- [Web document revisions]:

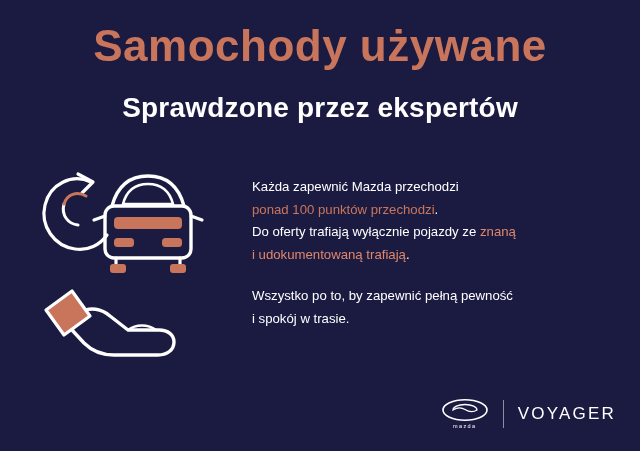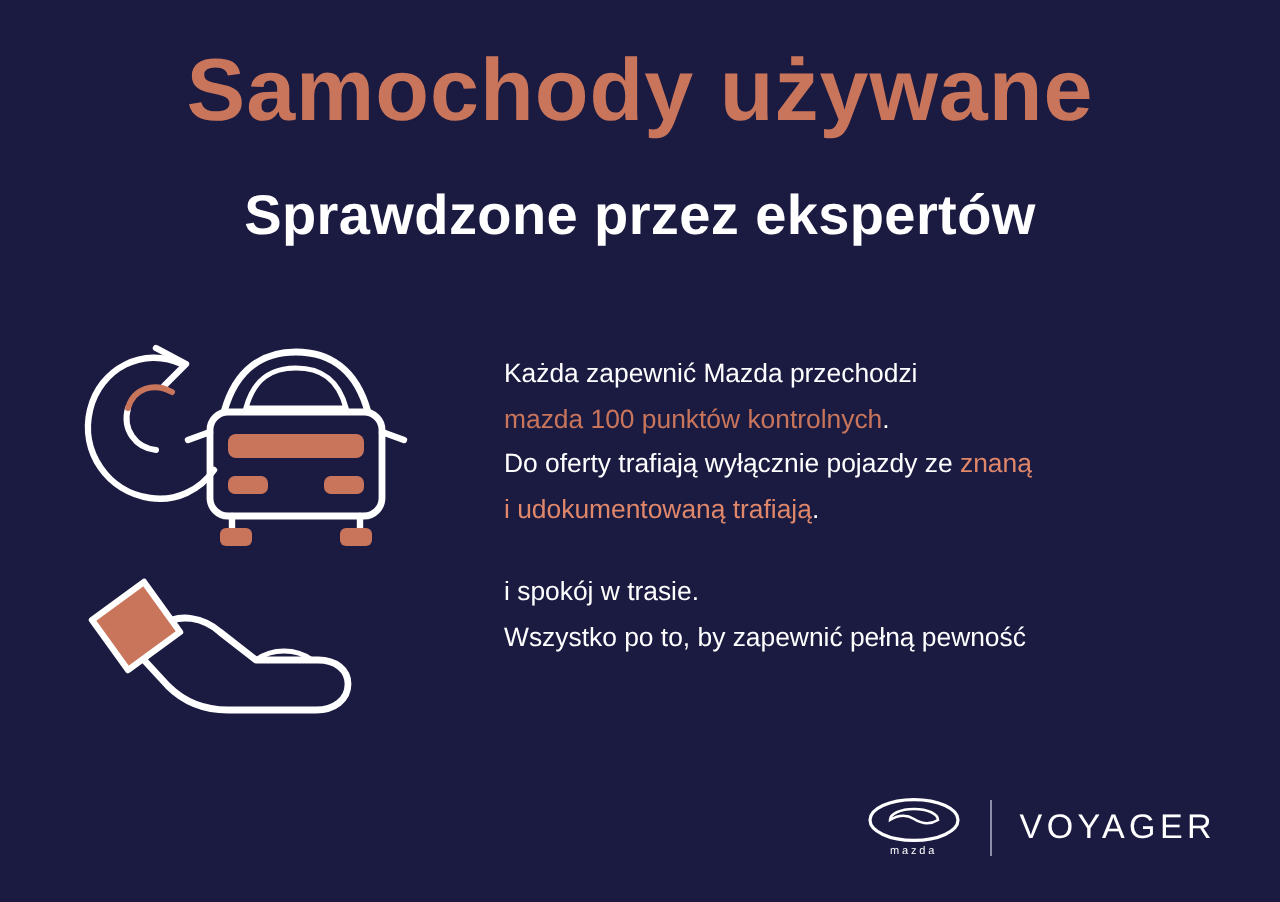--- a/index.html
+++ b/index.html
@@ -62,21 +62,21 @@
     color: #c9755b;
   }
   .body-text .hl {
     color: #e0876a;
   }
   .para-gap {
     height: 18px;
   }
   .footer {
     position: absolute;
-    right: 32px;
+    right: 24px;
     bottom: 22px;
     display: flex;
     align-items: center;
     gap: 14px;
   }
   .footer .divider {
     width: 1px;
     height: 28px;
     background: #8d8da8;
   }
@@ -143,26 +143,26 @@
         <path d="M100 170 C108 164, 120 164, 128 170" stroke="#ffffff" stroke-width="2.6" fill="none" stroke-linecap="round"></path>
 
         <path d="M18 150 L44 131 L62 156 L36 175 Z" fill="#c9755b"></path>
         <path d="M18 150 L44 131 L62 156 L36 175 Z" stroke="#ffffff" stroke-width="3.2" fill="none" stroke-linejoin="round"></path>
       </g>
     </svg>
   </div>
 
   <div class="body-text">
     <div>Każda zapewnić Mazda przechodzi</div>
-    <div><span class="accent">mazda 100 punktów kontrolnych</span><span>.</span></div>
+    <div><span class="accent">ponad 100 punktów przechodzi</span><span>.</span></div>
     <div><span>Do oferty trafiają wyłącznie pojazdy ze </span><span class="hl">znaną</span></div>
     <div><span class="hl"> i udokumentowaną trafiają</span><span>.</span></div>
     <div class="para-gap"></div>
+    <div>Wszystko po to, by zapewnić pełną pewność</div>
     <div>i spokój w trasie.</div>
-    <div>Wszystko po to, by zapewnić pełną pewność</div>
   </div>
 
   <div class="footer">
     <div class="mazda-mark">
       <svg width="48" height="22" viewBox="0 0 48 22" fill="none" xmlns="http://www.w3.org/2000/svg">
         <ellipse cx="24" cy="11" rx="22" ry="10.2" stroke="#ffffff" stroke-width="1.6" fill="none"></ellipse>
         <path d="M24 5.5 C17 5.5, 12 8, 12 11 C16 8.5, 20 8, 24 10.5 C28 13, 32 13.5, 36 11 C36 8, 31 5.5, 24 5.5 Z" stroke="#ffffff" stroke-width="1.3" fill="none"></path>
       </svg>
       <div class="mazda-word">mazda</div>
     </div>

- [DIRECTIONS FOR THIS TASK]: Could you copy exactly the line containing "100 punktów przechodzi</span><span>.</span></div>" and each line after it through the end of the records, and nothing else?

- [REPLY]:
+    <div><span class="accent">ponad 100 punktów przechodzi</span><span>.</span></div>
     <div><span>Do oferty trafiają wyłącznie pojazdy ze </span><span class="hl">znaną</span></div>
     <div><span class="hl"> i udokumentowaną trafiają</span><span>.</span></div>
     <div class="para-gap"></div>
+    <div>Wszystko po to, by zapewnić pełną pewność</div>
     <div>i spokój w trasie.</div>
-    <div>Wszystko po to, by zapewnić pełną pewność</div>
   </div>
 
   <div class="footer">
     <div class="mazda-mark">
       <svg width="48" height="22" viewBox="0 0 48 22" fill="none" xmlns="http://www.w3.org/2000/svg">
         <ellipse cx="24" cy="11" rx="22" ry="10.2" stroke="#ffffff" stroke-width="1.6" fill="none"></ellipse>
         <path d="M24 5.5 C17 5.5, 12 8, 12 11 C16 8.5, 20 8, 24 10.5 C28 13, 32 13.5, 36 11 C36 8, 31 5.5, 24 5.5 Z" stroke="#ffffff" stroke-width="1.3" fill="none"></path>
       </svg>
       <div class="mazda-word">mazda</div>
     </div>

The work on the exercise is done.